25.M4-1

 ミッション4――


 四回目ともなると慣れたものだ。会議室に召集され、本体との接続が切られ、バーチャルに移される。


 白川さんによると、この間に本体は物理的に移動させられているらしい。


 慣れたものではあるが、今回は特別な回でもある。これが最後のミッションであるからだ。


「一応、確認するが、本当に戻れるんだろうな?」


 土間が白川さんに強めの口調で確認する。


「ミッション4をクリアさえすれば、基本的には戻れる条件は満たしていると思います」


 若干、含みを待たせた言い方が気になる。


「それでは、これからミッション4の説明を致します。ラストミッションは、ユニークキメラ一体の討伐。三時間以内にスタート地点に戻る……というものです」


「一体!? ユニークキメラ?」


 金井崎が素直な反応を示すが、白川さんは淡々と話を続ける。


「今回は、ターゲットの映像情報が提供されているようです。個体識別名<モーレイ・レックス>。映像はこちらです」


 バーチャル空間に三メートル程度のホログラムが表示される。


「!?」


 もう十二名しか残されていないが、この人数でも、ちょっとしたざわめきというものは起きるものだ。

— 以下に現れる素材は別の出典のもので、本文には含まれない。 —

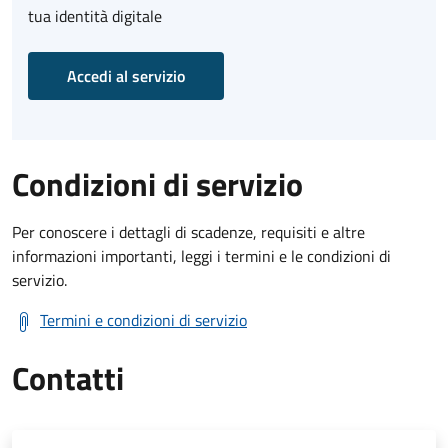
tua identità digitale
Accedi al servizio
Condizioni di servizio
Per conoscere i dettagli di scadenze, requisiti e altre
informazioni importanti, leggi i termini e le condizioni di
servizio.
Termini e condizioni di servizio
Contatti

 ホログラムは三メートル程のものであるが、これが実物大でないことはすぐに理解できた。実物は遥かに大きい。


「あ、あれは……」


 その姿を見た早海さんが顔を歪ませる。


 その異様な見た目からというのもあるだろうが、それだけが理由ではない。


 特定のメンバーが強く反応する。


 俺もその中の一人だ。


 ミッション2で木田チームだったメンバーだ。


 そのホログラムが映し出していたのは、高峰さんを餌食にしたあのウツボ恐竜であった。


「あの個体で間違いないんですか?」


 俺は白川さんに確認する。


「ユニークキメラとのことなので、まだこの種は一体しか確認されていないということです。故に、間違いないと思われます」


「……」


 リベンジマッチというわけか。


 やり場がないような気持ちになる。


 奴を倒したところで、高峰さんが戻ってくるわけではない。


 魂なんてものがあるのかはわからないが、奴を倒せば、高峰さんも少しは報われるのだろうか……などと馬鹿げたことを考えてしまう。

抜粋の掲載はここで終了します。